Ratings agency Standard & Poor's (S&P) has downgraded Hungary from BB+ to BB, while keeping stable outlook for the country's debt. The Hungarian currency started to weaken but the Hungary dismissed the downgrading as a “hollow measure”.
According to the rating agency, "the downgrade reflects our opinion that the government's unorthodox policies, including exceptional measures applied to the financial sector, could erode the country's medium-term growth potential.

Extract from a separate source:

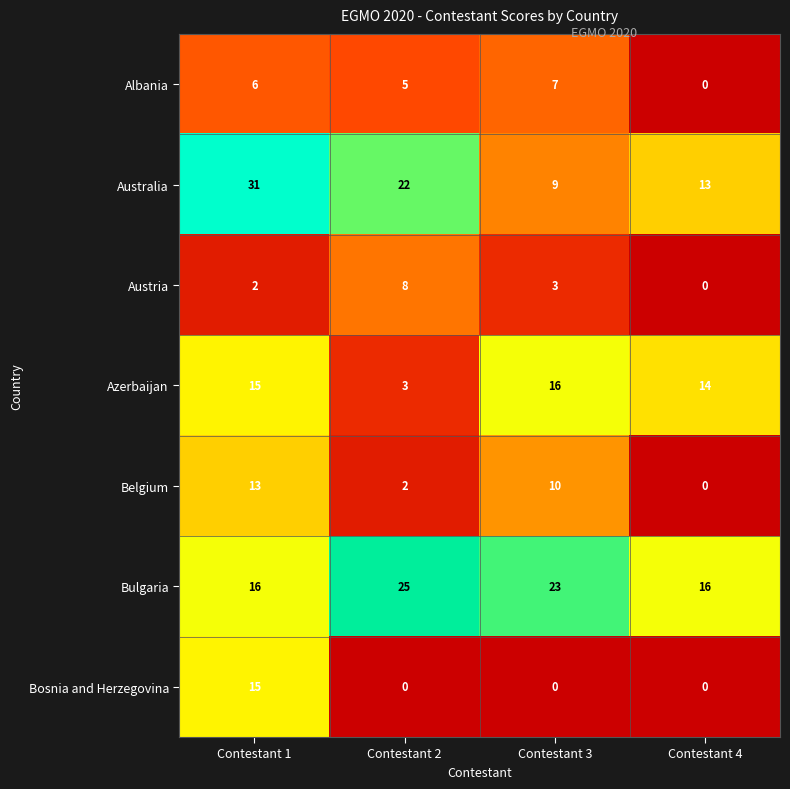

Read the Bulgaria value at Contestant 2.

25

This could eventually undermine the government's efforts to sustainably reduce general government debt."
“A further downgrade is possible if Hungary's economic recovery weakens significantly more than expected, if banks accelerate their withdrawal of credit, or if external or public finances weaken,” the Standard & Poor's statement added.
The Hungarian Ministry of National Economy dismissed the downgrading as a “hollow measure”. In a statement, it was of the view that the ridiculousness of the decision was shown by the fact that S&P downgraded Hungary while recognizing its economic performance. “Based on all this, it is time for one of the lobby institutions of the speculators, Standard & Poor's, to downgrade itself,” the Ministry pointed out.
Hungarian analysts believe the reason for Standard & Poor's decision was that it sees a growth problem in the Hungarian economy and sees a little chance of a better economic performance for want of a deal between Hungary and the IMF/EU.